As well, I continued to be active in my nursing career. As a younger woman, wife and mother, I did not expect to become a nun and I have since discovered that God oversees our lives and nothing happens by coincidence. I met Sister Theresa, a Good Shepherd Sister, while doing volunteer parish work and through her I began to know the congregation. We became friends because I discovered we had a similar interest in writing poetry about God and creation. When she invited me to attend a meeting of a group of lay people at the convent, the Lay Associates of the Good Shepherd, I could not have imagined where this would lead me. I became captivated by the charism of St. Mary Euphrasia, mother foundress and St. John Eudes, spiritual father, of the congregation. It added a new dimension to my own life and I remained active in this lay group for eleven years. Then I decided to join the Companions of the Good Shepherd, another of the congregation's lay groups and for three more years felt drawn closer still to the heart of the Good Shepherd. It was at this time, that I became a widow unexpectedly and I walked another of those straight but crooked lines with God.

I became more involved in volunteer and parish work. This lead me into work with an out-of-the-cold program and prison visitation. My son married a wonderful young woman and I became a grandmother twice and felt really blessed and happy about it. I did all the grandmotherly things and remain close to them. Yet despite all of this, I felt there was supposed to be more to my life and I continued to pray about it and then spoke to my parish priest. In July, 2000, I felt God's call in my heart and knew I had to act on it immediately. I refer to it as my decision 2000 because the discovery of this vocation filled me with a new kind of joy I had never experienced before. This invitation would radically change the rest of my life and thus challenged and stretched me. I knew it was a call to Our Lady of Charity of the Good Shepherd, because all indications pointed in that direction. I quietly met with the sister in charge of my lay group and waited for the next steps in the application process. During my initial interviews and assessments, it was decided that even though I was in my late 50's, my lengthy history with the congregation was viewed as an asset and therefore, I could be accepted as a candidate. I chose to do these things quietly and entered a discernment process and upon its completion, I discussed it with my family and found that God had been there before me and prepared their hearts to receive my news and accept my decision. This was reaffirming for me. I gradually resigned from my other parish and professional commitments and took an early retirement from a career in healthcare.

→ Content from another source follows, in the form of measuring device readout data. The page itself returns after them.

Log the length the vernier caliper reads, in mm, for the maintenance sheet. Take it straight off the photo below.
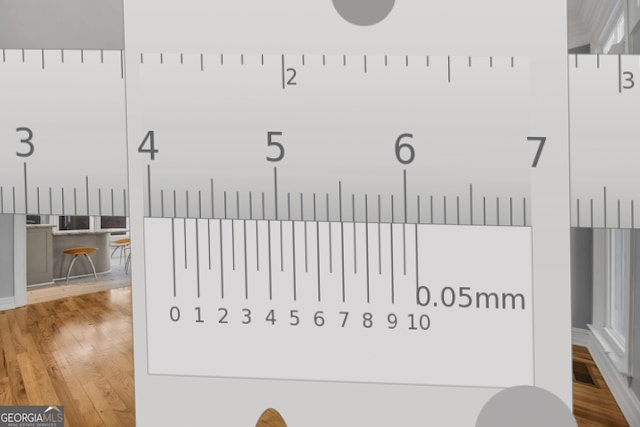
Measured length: 41.8 mm
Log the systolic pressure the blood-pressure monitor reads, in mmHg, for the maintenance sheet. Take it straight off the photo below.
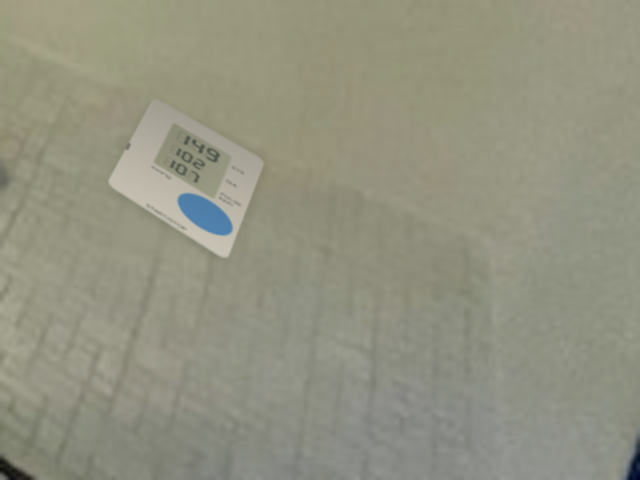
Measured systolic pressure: 149 mmHg
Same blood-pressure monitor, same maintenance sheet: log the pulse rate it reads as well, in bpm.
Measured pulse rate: 107 bpm
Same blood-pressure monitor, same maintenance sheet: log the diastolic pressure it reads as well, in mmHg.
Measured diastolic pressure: 102 mmHg
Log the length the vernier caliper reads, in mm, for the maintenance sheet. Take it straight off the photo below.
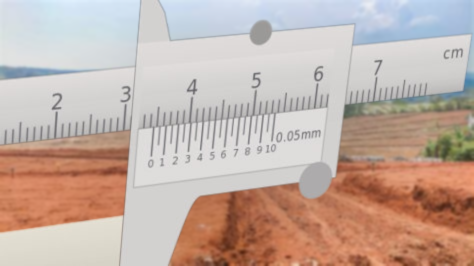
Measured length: 34.5 mm
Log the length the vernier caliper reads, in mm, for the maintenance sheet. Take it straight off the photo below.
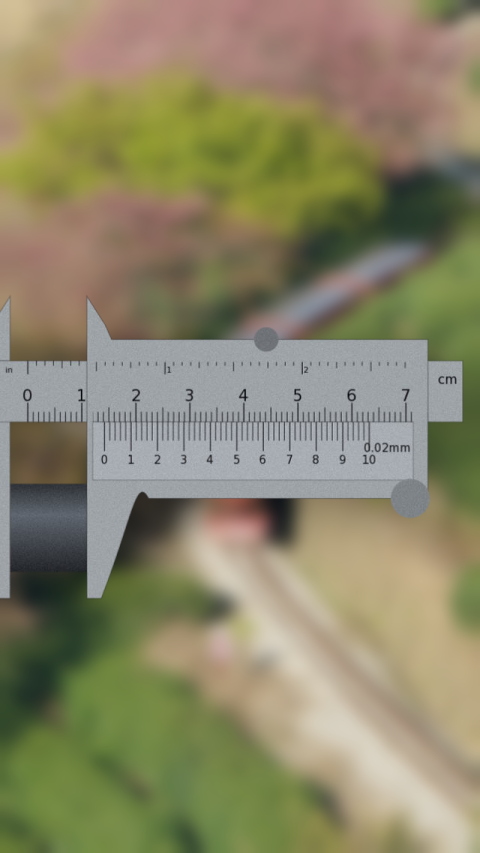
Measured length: 14.2 mm
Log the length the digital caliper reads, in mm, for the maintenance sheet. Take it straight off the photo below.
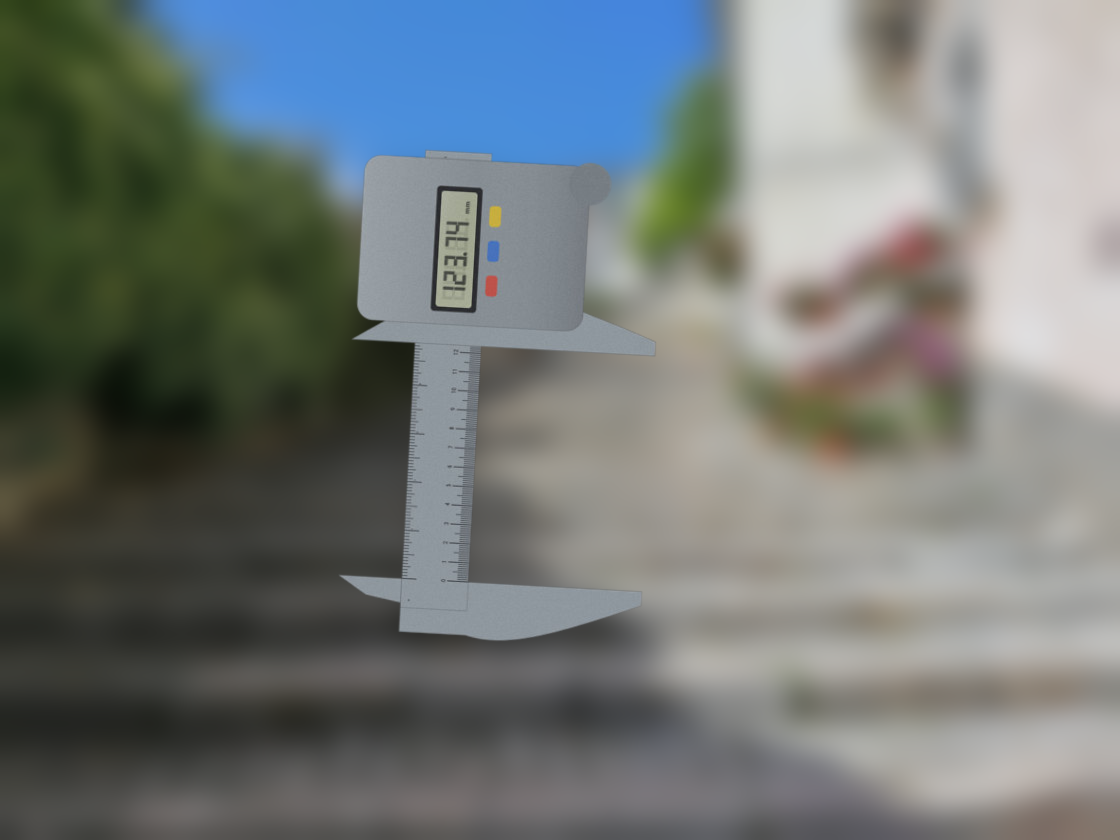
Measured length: 123.74 mm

On June 27, 2004, after a process of intense formation and spiritual direction with on-going transformation, I made my First Religious Profession in the congregation. The charism and mission of reconciliation expressed through our fourth vow of zeal, (most congregations only have three vows) is a vocation that allows me to help others to know the joy of being loved by God. I recognized this call to the congregation of Our Lady of Charity of the Good Shepherd, to be needed in today's world and I am grateful to God to have been chosen for this noble mission. To see my son, daughter-in-law, my grandson and granddaughter happily participating in the ceremony of my profession, was God's gift to me. I love my vocation and feel I am in the right place at the right time in my life. You, who are now reading my vocation story, do you feel that God is calling you too?